**Instructions to follow**
Copy out word for word the lines in the records from the line with "Dassault: Jet Bisnis Bukan Simbol" up to and including the line with "kalangan ultra-kaya. Namun".

^^^^^^^^

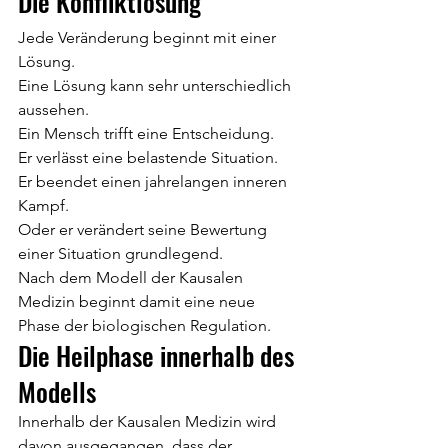
Die Konfliktlösung
Jede Veränderung beginnt mit einer 
Lösung.
Eine Lösung kann sehr unterschiedlich 
aussehen.
Ein Mensch trifft eine Entscheidung.
Er verlässt eine belastende Situation.
Er beendet einen jahrelangen inneren 
Kampf.
Oder er verändert seine Bewertung 
einer Situation grundlegend.
Nach dem Modell der Kausalen 
Medizin beginnt damit eine neue 
Phase der biologischen Regulation.
Die Heilphase innerhalb des 
Modells
Innerhalb der Kausalen Medizin wird 
davon ausgegangen, dass der 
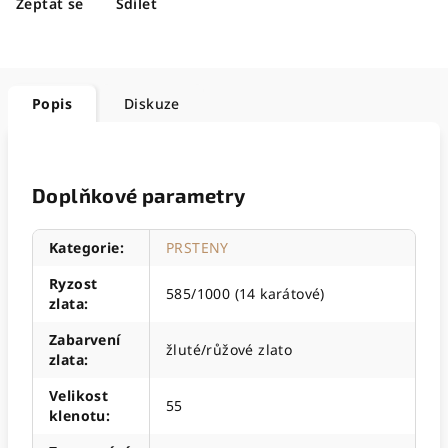
Zeptat se
Sdílet
Popis
Diskuze
Doplňkové parametry
Kategorie
:
PRSTENY
Ryzost
585/1000 (14 karátové)
zlata
:
Zabarvení
žluté/růžové zlato
zlata
:
Velikost
55
klenotu
:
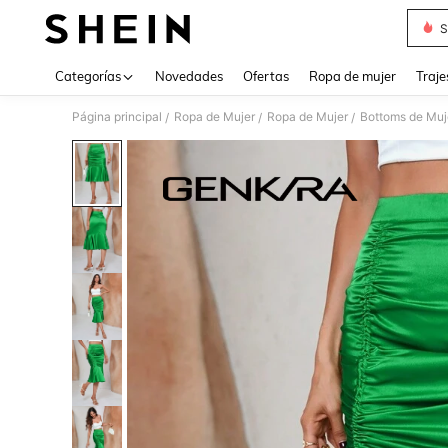
S
Use up 
Categorías
Novedades
Ofertas
Ropa de mujer
Traje
Página principal
Ropa de Mujer
Ropa de Mujer
Bottoms de Muj
/
/
/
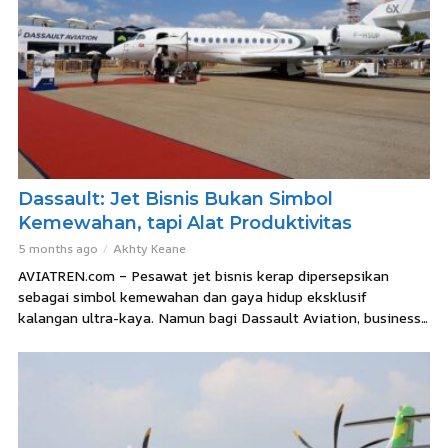
Dassault: Jet Bisnis Bukan Simbol
Kemewahan, tapi Alat Produktivitas
5 months ago
Akhty Keane
AVIATREN.com – Pesawat jet bisnis kerap dipersepsikan
sebagai simbol kemewahan dan gaya hidup eksklusif
kalangan ultra-kaya. Namun bagi Dassault Aviation, business...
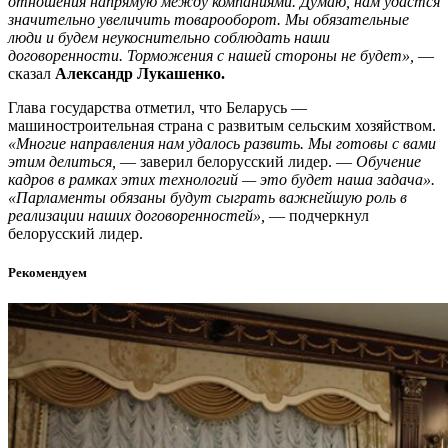
отношения напрямую между компаниями. Думаю, нам удастся
значительно увеличить товарооборот. Мы обязательные
люди и будем неукоснительно соблюдать наши
договоренности. Торможения с нашей стороны не будет»,
—
сказал
Александр Лукашенко.
Глава государства отметил, что Беларусь —
машиностроительная страна с развитым сельским хозяйством.
«Многие направления нам удалось развить. Мы готовы с вами
этим делиться,
— заверил белорусский лидер. —
Обучение
кадров в рамках этих технологий — это будет наша задача».
«Парламенты обязаны будут сыграть важнейшую роль в
реализации наших договоренностей»,
— подчеркнул
белорусский лидер.
Рекомендуем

^^^^^^^^

**Answer space**
Dassault: Jet Bisnis Bukan Simbol
Kemewahan, tapi Alat Produktivitas
5 months ago
Akhty Keane
AVIATREN.com – Pesawat jet bisnis kerap dipersepsikan
sebagai simbol kemewahan dan gaya hidup eksklusif
kalangan ultra-kaya. Namun bagi Dassault Aviation, business...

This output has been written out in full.